The investigators identified 94,000 to 96,000 genes and also noted an abundance of gene fragments -- ancestral genes that had been chopped up during the cross-breeding process used by farmers over the centuries. In addition they were able to assemble a catalog of 132,000 single-nucleotide polymorphisms (SNPs, pronounced "snips" for the 5 non-biologists who have read this far and didn't know how to pronounce it) – positions along the full genome where a single unit, or "letter," of DNA varied from the sequence of closely related plants.
The bread wheat genome has undergone rapid and significant changes, including loss of gene family members during the time it was being domesticated. Bread wheat moved from having two sets of chromosomes to multiples of that number -- the 6 sets seen today. This chromosomal multiplication is deemed desirable, as selecting for them is a way to overcome the sterility that occurs when breeding hybrid crops.
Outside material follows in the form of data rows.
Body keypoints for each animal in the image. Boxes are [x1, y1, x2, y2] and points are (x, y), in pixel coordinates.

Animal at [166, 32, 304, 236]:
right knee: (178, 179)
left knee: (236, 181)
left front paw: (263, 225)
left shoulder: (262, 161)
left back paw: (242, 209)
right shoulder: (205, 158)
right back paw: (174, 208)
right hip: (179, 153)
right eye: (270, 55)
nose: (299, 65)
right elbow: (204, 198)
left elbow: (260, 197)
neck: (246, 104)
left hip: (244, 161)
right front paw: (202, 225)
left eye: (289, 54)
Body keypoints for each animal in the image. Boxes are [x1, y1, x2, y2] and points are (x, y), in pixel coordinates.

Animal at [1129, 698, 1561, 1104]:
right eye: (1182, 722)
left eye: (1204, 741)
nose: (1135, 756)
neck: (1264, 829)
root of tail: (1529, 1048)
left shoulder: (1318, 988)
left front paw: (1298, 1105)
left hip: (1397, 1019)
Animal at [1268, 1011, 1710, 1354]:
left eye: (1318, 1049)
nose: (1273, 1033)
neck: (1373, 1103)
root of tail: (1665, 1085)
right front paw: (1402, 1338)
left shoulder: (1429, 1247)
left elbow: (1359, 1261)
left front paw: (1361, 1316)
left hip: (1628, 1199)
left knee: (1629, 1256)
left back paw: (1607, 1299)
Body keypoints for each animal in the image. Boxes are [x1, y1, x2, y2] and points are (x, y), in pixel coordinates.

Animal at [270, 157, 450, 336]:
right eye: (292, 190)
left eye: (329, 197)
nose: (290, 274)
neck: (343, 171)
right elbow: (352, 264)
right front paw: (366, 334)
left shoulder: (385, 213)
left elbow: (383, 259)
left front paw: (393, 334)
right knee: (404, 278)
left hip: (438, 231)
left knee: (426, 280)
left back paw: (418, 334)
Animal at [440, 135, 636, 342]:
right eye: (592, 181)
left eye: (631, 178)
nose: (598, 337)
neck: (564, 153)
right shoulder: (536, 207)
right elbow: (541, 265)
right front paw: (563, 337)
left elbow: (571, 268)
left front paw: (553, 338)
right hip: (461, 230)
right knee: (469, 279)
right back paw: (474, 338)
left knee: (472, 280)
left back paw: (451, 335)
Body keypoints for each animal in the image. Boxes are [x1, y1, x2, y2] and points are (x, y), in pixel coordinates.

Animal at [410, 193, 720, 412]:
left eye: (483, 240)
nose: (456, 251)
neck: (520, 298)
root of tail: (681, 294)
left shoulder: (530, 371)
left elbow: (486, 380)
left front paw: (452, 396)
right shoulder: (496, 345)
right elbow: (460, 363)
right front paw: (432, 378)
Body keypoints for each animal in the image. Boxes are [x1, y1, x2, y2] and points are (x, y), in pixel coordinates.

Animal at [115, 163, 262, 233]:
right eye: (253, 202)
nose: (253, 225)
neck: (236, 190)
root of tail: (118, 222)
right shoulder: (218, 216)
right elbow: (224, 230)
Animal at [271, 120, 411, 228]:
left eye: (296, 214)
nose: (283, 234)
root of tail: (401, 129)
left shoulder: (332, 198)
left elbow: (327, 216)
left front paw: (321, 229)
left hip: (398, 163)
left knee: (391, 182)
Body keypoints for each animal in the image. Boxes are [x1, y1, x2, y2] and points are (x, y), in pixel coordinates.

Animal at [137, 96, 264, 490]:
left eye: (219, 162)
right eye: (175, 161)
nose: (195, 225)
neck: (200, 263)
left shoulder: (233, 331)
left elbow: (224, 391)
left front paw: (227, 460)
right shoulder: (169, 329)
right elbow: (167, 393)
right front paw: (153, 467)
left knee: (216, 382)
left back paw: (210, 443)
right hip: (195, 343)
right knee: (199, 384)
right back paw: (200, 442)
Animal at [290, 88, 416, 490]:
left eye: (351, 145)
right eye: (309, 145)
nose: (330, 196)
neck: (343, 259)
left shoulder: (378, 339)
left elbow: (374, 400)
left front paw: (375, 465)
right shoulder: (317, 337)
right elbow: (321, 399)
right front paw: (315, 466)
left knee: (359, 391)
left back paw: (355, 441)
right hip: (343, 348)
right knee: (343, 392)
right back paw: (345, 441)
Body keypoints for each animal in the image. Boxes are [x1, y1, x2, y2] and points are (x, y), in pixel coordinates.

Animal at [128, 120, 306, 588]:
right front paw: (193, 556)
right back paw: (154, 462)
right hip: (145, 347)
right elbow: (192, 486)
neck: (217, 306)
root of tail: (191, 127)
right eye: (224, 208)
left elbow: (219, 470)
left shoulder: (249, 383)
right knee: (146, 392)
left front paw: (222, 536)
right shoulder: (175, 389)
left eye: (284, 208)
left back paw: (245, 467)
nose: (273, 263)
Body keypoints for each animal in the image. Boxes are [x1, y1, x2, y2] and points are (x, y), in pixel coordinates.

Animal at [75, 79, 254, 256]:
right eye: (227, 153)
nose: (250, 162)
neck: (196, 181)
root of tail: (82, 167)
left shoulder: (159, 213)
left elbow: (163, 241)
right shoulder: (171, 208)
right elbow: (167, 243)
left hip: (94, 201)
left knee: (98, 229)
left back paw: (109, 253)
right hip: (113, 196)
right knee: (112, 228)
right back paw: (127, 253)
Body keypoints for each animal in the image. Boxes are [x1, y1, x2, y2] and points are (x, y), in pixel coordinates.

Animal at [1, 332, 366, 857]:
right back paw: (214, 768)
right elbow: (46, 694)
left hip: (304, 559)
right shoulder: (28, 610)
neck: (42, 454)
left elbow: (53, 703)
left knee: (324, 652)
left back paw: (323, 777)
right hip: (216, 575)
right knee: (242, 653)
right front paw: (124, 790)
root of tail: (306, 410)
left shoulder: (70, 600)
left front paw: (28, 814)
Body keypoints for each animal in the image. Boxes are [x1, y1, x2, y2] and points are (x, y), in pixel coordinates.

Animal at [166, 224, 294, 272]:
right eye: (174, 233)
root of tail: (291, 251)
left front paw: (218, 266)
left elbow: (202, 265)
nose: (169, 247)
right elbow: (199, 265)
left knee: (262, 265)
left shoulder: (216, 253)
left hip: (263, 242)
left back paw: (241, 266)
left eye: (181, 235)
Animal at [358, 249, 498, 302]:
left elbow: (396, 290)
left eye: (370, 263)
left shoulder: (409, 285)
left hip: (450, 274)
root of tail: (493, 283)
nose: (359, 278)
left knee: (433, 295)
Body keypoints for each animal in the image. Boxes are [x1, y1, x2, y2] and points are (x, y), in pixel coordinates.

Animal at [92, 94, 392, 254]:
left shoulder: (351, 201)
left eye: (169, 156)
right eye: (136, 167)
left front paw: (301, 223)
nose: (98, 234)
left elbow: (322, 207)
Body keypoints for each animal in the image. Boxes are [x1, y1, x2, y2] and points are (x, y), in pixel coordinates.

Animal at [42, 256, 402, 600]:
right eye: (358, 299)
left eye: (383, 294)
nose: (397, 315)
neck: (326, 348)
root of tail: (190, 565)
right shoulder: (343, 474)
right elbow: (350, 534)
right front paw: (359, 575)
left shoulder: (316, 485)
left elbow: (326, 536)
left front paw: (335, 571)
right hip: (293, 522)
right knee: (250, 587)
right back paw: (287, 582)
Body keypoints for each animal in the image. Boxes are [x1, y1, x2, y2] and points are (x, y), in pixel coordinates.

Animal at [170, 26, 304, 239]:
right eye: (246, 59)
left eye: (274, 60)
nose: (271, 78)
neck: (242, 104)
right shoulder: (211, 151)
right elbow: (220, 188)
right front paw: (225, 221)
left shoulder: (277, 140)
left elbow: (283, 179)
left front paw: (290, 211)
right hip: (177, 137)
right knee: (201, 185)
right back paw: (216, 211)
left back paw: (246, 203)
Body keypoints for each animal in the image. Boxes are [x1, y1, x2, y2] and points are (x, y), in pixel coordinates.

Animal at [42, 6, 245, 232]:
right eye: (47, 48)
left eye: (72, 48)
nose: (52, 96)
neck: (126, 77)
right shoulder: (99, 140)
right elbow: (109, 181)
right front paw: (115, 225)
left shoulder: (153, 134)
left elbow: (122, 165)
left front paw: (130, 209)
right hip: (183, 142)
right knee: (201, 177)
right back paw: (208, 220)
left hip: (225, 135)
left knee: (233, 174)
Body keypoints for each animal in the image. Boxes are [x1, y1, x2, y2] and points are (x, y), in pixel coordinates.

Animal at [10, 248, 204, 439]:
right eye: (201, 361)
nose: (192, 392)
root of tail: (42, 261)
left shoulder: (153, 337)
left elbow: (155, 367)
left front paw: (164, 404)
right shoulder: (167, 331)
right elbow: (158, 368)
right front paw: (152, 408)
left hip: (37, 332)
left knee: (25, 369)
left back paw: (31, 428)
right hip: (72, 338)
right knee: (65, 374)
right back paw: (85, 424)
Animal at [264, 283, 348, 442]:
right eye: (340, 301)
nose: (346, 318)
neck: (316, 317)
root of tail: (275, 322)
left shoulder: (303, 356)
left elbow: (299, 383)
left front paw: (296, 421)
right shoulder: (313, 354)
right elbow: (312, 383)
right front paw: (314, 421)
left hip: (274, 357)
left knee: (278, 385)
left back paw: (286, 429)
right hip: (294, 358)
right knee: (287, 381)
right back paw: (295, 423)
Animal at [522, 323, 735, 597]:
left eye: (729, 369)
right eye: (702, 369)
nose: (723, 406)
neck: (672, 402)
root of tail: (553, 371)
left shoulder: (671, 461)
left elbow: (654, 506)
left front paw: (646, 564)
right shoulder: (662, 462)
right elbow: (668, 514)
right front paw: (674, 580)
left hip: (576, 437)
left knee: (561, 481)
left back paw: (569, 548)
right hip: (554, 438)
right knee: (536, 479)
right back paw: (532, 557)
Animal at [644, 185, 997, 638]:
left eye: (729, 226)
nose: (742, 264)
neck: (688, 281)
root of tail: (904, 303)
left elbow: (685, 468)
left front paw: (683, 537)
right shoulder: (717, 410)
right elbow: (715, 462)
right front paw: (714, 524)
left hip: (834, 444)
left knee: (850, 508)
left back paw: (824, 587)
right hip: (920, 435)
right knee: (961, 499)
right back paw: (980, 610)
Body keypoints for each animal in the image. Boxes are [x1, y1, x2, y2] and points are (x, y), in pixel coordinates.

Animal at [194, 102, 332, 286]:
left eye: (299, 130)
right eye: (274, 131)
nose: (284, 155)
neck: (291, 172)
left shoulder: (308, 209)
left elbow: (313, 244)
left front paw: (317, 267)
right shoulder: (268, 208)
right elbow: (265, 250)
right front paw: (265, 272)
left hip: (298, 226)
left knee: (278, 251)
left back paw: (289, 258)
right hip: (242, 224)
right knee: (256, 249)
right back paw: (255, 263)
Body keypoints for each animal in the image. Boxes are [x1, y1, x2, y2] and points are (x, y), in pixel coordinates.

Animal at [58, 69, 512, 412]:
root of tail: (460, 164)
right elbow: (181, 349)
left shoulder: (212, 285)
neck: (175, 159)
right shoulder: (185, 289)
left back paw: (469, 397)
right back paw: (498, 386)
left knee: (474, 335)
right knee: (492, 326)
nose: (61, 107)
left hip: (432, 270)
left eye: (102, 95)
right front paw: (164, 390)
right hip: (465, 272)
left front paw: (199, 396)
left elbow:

The investigators also found many expanded gene families within the bread wheat genome. The majority of these are associated with crop productivity and include ones involved in defense, nutritional content, energy harvesting, metabolism, and growth.
Current breeding practices and knowledge have been exploited to the point that yield increases have slowed. The sequencing and analysis in this study provides a framework with which this crop can now be improved.
"While we and our collaborators continue to work to enhance the resolution of our knowledge of the wheat genome, these results should have an significant impact on breeding efforts and further research studies of the wheat genomes and its those of its wild relatives," said McCombie, summing up the project's technical and biological impact.